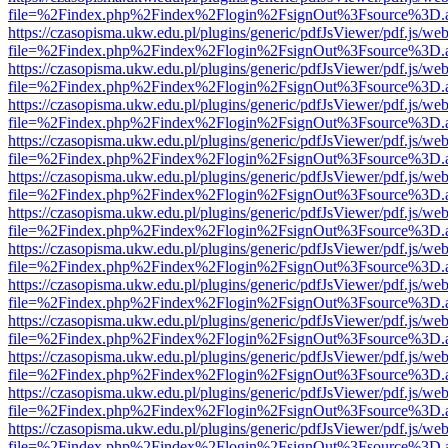
file=%2Findex.php%2Findex%2Flogin%2FsignOut%3Fsource%3D.ame
https://czasopisma.ukw.edu.pl/plugins/generic/pdfJsViewer/pdf.js/we
file=%2Findex.php%2Findex%2Flogin%2FsignOut%3Fsource%3D.ame
https://czasopisma.ukw.edu.pl/plugins/generic/pdfJsViewer/pdf.js/we
file=%2Findex.php%2Findex%2Flogin%2FsignOut%3Fsource%3D.ame
https://czasopisma.ukw.edu.pl/plugins/generic/pdfJsViewer/pdf.js/we
file=%2Findex.php%2Findex%2Flogin%2FsignOut%3Fsource%3D.ame
https://czasopisma.ukw.edu.pl/plugins/generic/pdfJsViewer/pdf.js/we
file=%2Findex.php%2Findex%2Flogin%2FsignOut%3Fsource%3D.ame
https://czasopisma.ukw.edu.pl/plugins/generic/pdfJsViewer/pdf.js/we
file=%2Findex.php%2Findex%2Flogin%2FsignOut%3Fsource%3D.ame
https://czasopisma.ukw.edu.pl/plugins/generic/pdfJsViewer/pdf.js/we
file=%2Findex.php%2Findex%2Flogin%2FsignOut%3Fsource%3D.ame
https://czasopisma.ukw.edu.pl/plugins/generic/pdfJsViewer/pdf.js/we
file=%2Findex.php%2Findex%2Flogin%2FsignOut%3Fsource%3D.ame
https://czasopisma.ukw.edu.pl/plugins/generic/pdfJsViewer/pdf.js/we
file=%2Findex.php%2Findex%2Flogin%2FsignOut%3Fsource%3D.ame
https://czasopisma.ukw.edu.pl/plugins/generic/pdfJsViewer/pdf.js/we
file=%2Findex.php%2Findex%2Flogin%2FsignOut%3Fsource%3D.ame
https://czasopisma.ukw.edu.pl/plugins/generic/pdfJsViewer/pdf.js/we
file=%2Findex.php%2Findex%2Flogin%2FsignOut%3Fsource%3D.ame
https://czasopisma.ukw.edu.pl/plugins/generic/pdfJsViewer/pdf.js/we
file=%2Findex.php%2Findex%2Flogin%2FsignOut%3Fsource%3D.ame
https://czasopisma.ukw.edu.pl/plugins/generic/pdfJsViewer/pdf.js/we
file=%2Findex.php%2Findex%2Flogin%2FsignOut%3Fsource%3D.ame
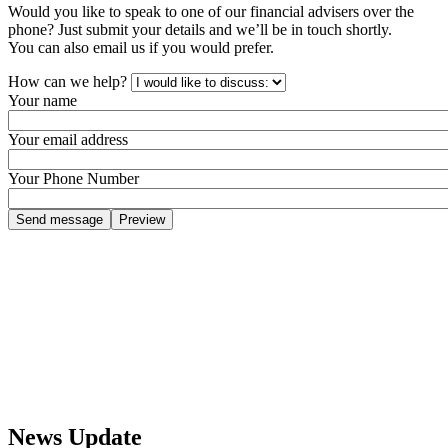
Would you like to speak to one of our financial advisers over the
phone? Just submit your details and we’ll be in touch shortly.
You can also email us if you would prefer.
How can we help?
Your name
Your email address
Your Phone Number
News Update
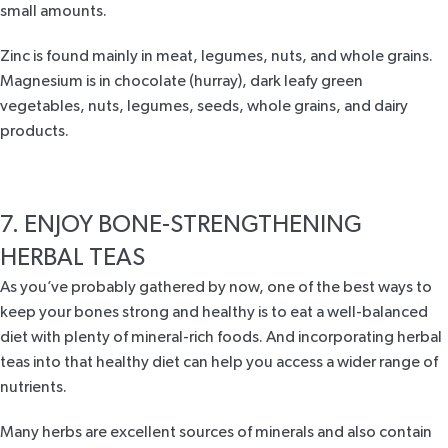
small amounts.
Zinc is found mainly in meat, legumes, nuts, and whole grains.
Magnesium is in chocolate (hurray), dark leafy green
vegetables, nuts, legumes, seeds, whole grains, and dairy
products.
7. ENJOY BONE-STRENGTHENING
HERBAL TEAS
As you’ve probably gathered by now, one of the best ways to
keep your bones strong and healthy is to eat a well-balanced
diet with plenty of mineral-rich foods. And incorporating herbal
teas into that healthy diet can help you access a wider range of
nutrients.
Many herbs are excellent sources of minerals and also contain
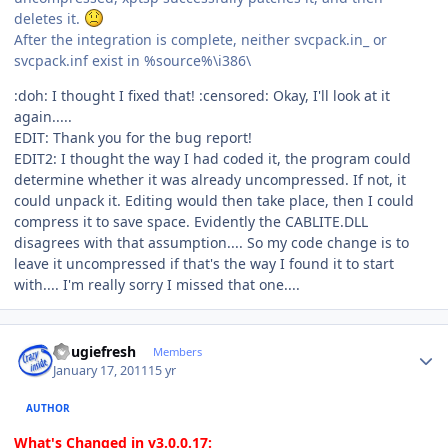
deletes it.
After the integration is complete, neither svcpack.in_ or
svcpack.inf exist in %source%\i386\
:doh: I thought I fixed that! :censored: Okay, I'll look at it
again.....
EDIT: Thank you for the bug report!
EDIT2: I thought the way I had coded it, the program could
determine whether it was already uncompressed. If not, it
could unpack it. Editing would then take place, then I could
compress it to save space. Evidently the CABLITE.DLL
disagrees with that assumption.... So my code change is to
leave it uncompressed if that's the way I found it to start
with.... I'm really sorry I missed that one....
Author stats
dougiefresh
Members
January 17, 2011
15 yr
AUTHOR
What's Changed in v3.0.0.17:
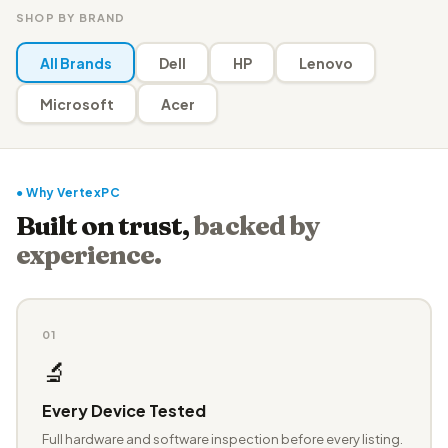
SHOP BY BRAND
All Brands
Dell
HP
Lenovo
Microsoft
Acer
● Why VertexPC
Built on trust,
backed by
experience.
01
🔬
Every Device Tested
Full hardware and software inspection before every listing.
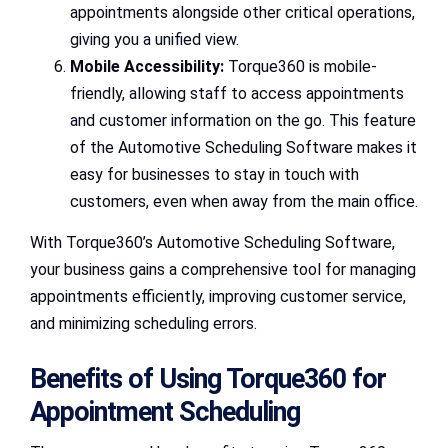
appointments alongside other critical operations,
giving you a unified view.
Mobile Accessibility:
Torque360 is mobile-
friendly, allowing staff to access appointments
and customer information on the go. This feature
of the Automotive Scheduling Software makes it
easy for businesses to stay in touch with
customers, even when away from the main office.
With Torque360’s Automotive Scheduling Software,
your business gains a comprehensive tool for managing
appointments efficiently, improving customer service,
and minimizing scheduling errors.
Benefits of Using Torque360 for
Appointment Scheduling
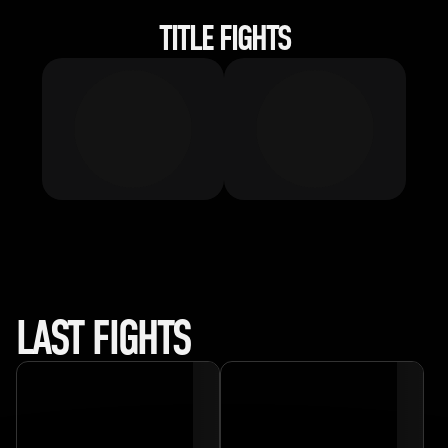
TITLE FIGHTS
LAST FIGHTS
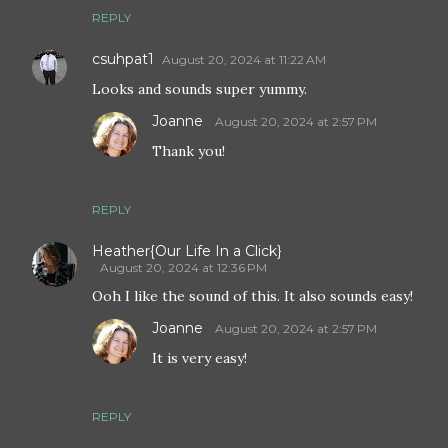
REPLY
csuhpat1
August 20, 2024 at 11:22 AM
Looks and sounds super yummy.
Joanne
August 20, 2024 at 2:57 PM
Thank you!
REPLY
Heather{Our Life In a Click}
August 20, 2024 at 12:36 PM
Ooh I like the sound of this. It also sounds easy!
Joanne
August 20, 2024 at 2:57 PM
It is very easy!
REPLY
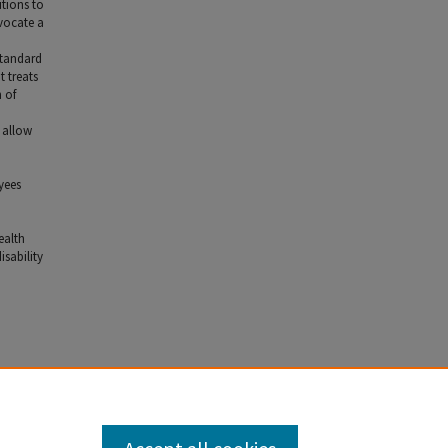
utions to
dvocate a
standard
 treats
 of
 allow
yees
ealth
isability
3 (2008).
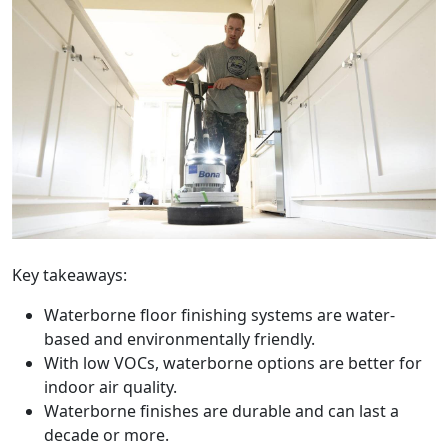
Key takeaways:
Waterborne floor finishing systems are water-
based and environmentally friendly.
With low VOCs, waterborne options are better for
indoor air quality.
Waterborne finishes are durable and can last a
decade or more.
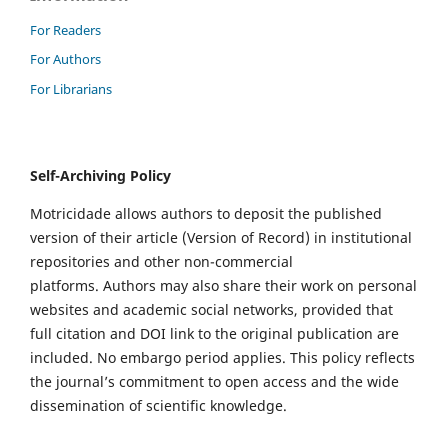
For Readers
For Authors
For Librarians
Self-Archiving Policy
Motricidade allows authors to deposit the published
version of their article (Version of Record) in institutional
repositories and other non-commercial
platforms. Authors may also share their work on personal
websites and academic social networks, provided that
full citation and DOI link to the original publication are
included. No embargo period applies. This policy reflects
the journal’s commitment to open access and the wide
dissemination of scientific knowledge.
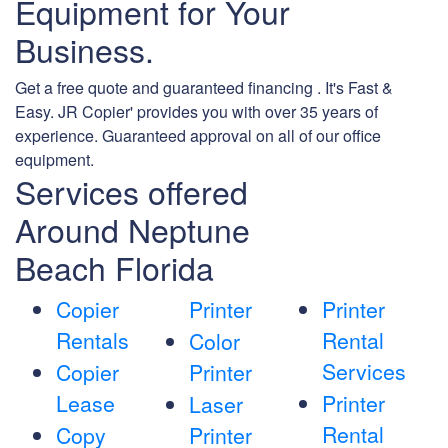
Equipment for Your
Business.
Get a free quote and guaranteed financing . It's Fast &
Easy. JR Copier' provides you with over 35 years of
experience. Guaranteed approval on all of our office
equipment.
Services offered
Around Neptune
Beach Florida
Copier
Printer
Printer
Rentals
Rental
Color
Services
Copier
Printer
Lease
Printer
Laser
Rental
Copy
Printer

» **BRIEF**:
List every line in the records above that contains the string "svcpack", matching case exactly.

» **OUTPUT OF THE EXERCISE**:
After the integration is complete, neither svcpack.in_ or
svcpack.inf exist in %source%\i386\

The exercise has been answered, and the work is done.